I do not denounce him as a coward – such language is unfitted for this audience – but if he wishes to patch up his reputation for courage, now greatly on the wane, he will certainly have an opportunity of doing so whenever he makes known his desire in the premises. At present, he is shielded by his age, his open disavowal of the obligatory force of the laws of honor, and his Senatorial privileges.

Benton was understandably outraged. However – and despite his reference to the “the cudgel” -- what is most surprising is that Benton did not attack Foote then and there, or at least directly threaten to do so:
Is a Senator to be blackguarded here in the discharge of his duty, and the culprit go unpunished? Is language to be used here which would not be permitted to be used in the lowest pot-house, tavern, or oyster cellar, and for the use of which he would be turned out of any tavern by a decent landlord?

The VICE PRESIDENT. The Senator is called to order.

Mr. BENTON. If such things are to go on, and he is to persist in such blackguardism here, in a place where the cudgel cannot be applied to him, we must have the public indignation brought upon him, until the public sentiment shall make him behave with the propriety due to the Senate.

The next day, March 26, 1850, Benton was less restrained.
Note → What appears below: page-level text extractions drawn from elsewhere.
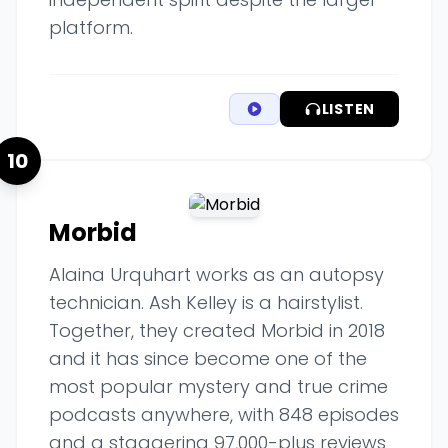
platform.
LISTEN
10
Morbid
Alaina Urquhart works as an autopsy
technician. Ash Kelley is a hairstylist.
Together, they created Morbid in 2018
and it has since become one of the
most popular mystery and true crime
podcasts anywhere, with 848 episodes
and a staggering 97,000-plus reviews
In the morning, Benton read reports of Foote’s speech in the newspapers, and those reports apparently set him off again. When the Senate convened, Benton gained the floor. Quoting from Foote’s speech, as reported in the press, he denounced Foote’s accusations as a pack of lies. And this time he indicated that he would “resist” and “protect myself” against any further insults (emphasis added):
“At present he is shielded by his age, his open disavowal of the obligatory force of the laws of honor, and his Senatorial privileges.” Shielded by his age! by his age! Sir, let any person insult me where an appropriate chastisement can be employed, and inflicted upon blackguardism, and he will find out whether I am not young enough to resist; he will find out my age without consulting any calendar at all.

* * *

“His Senatorial privileges!” Sir, I claim no Senatorial privileges – I claim no privilege of attacking any person on this floor – I claim no privilege of insulting anybody here. I have never done it in the thirty years I have been here; I have never begun to insult any one; but if it is begun with me, although I may bear with insults a long time, yet, when once I take notice of it, there shall be an end, one way or the other. And if the Senate does not know that it is a Senate – if this Senate does not protect itself from scenes which would disgrace the veriest brothel – if this Senate permits language to be used here which cannot be used in the filthiest brothel in the Five Points, or in the suburbs of the city – if they permit such language to be used here, and to be used here with respect to me, I mean from this time forth to protect myself, cost what it may.

In the aftermath of the pistol-pulling incident on April 17, Foote protested that he had armed himself because he feared for his own safety. Foote’s reference to a “cudgel” suggests that he was referring back to Benton’s use of the term on March 26 (although admittedly March 26 was not “the other day” as of April 17, and Benton had not “menaced” him with a cudgel):
Mr. FOOTE. I am perfectly cool, and I feel the gravity of the occasion as deeply as others. . . . I have never threatened a human being with personal attacks in my life, and of course I have never executed a threat of that kind in my life. I have never worn arms to make an attack on any person, and have never worn arms at all in the Senate except when menaced, as I was the other day in the Senate with a cudgel. My friends urged upon me that, being diminutive in size and quite feeble in health, I should at least wear arms for my own defence. It was a novel thing to me, for I am not in the habit of doing it, and I put on arms, supposing it possible that I might be attacked after what had occurred, simply for the purpose of defending myself.

Foote surely provoked Benton on purpose on March 26, and Benton’s reactions were predictable and understandable. But even so, under the circumstances, Foote’s fears may not have been unreasonable.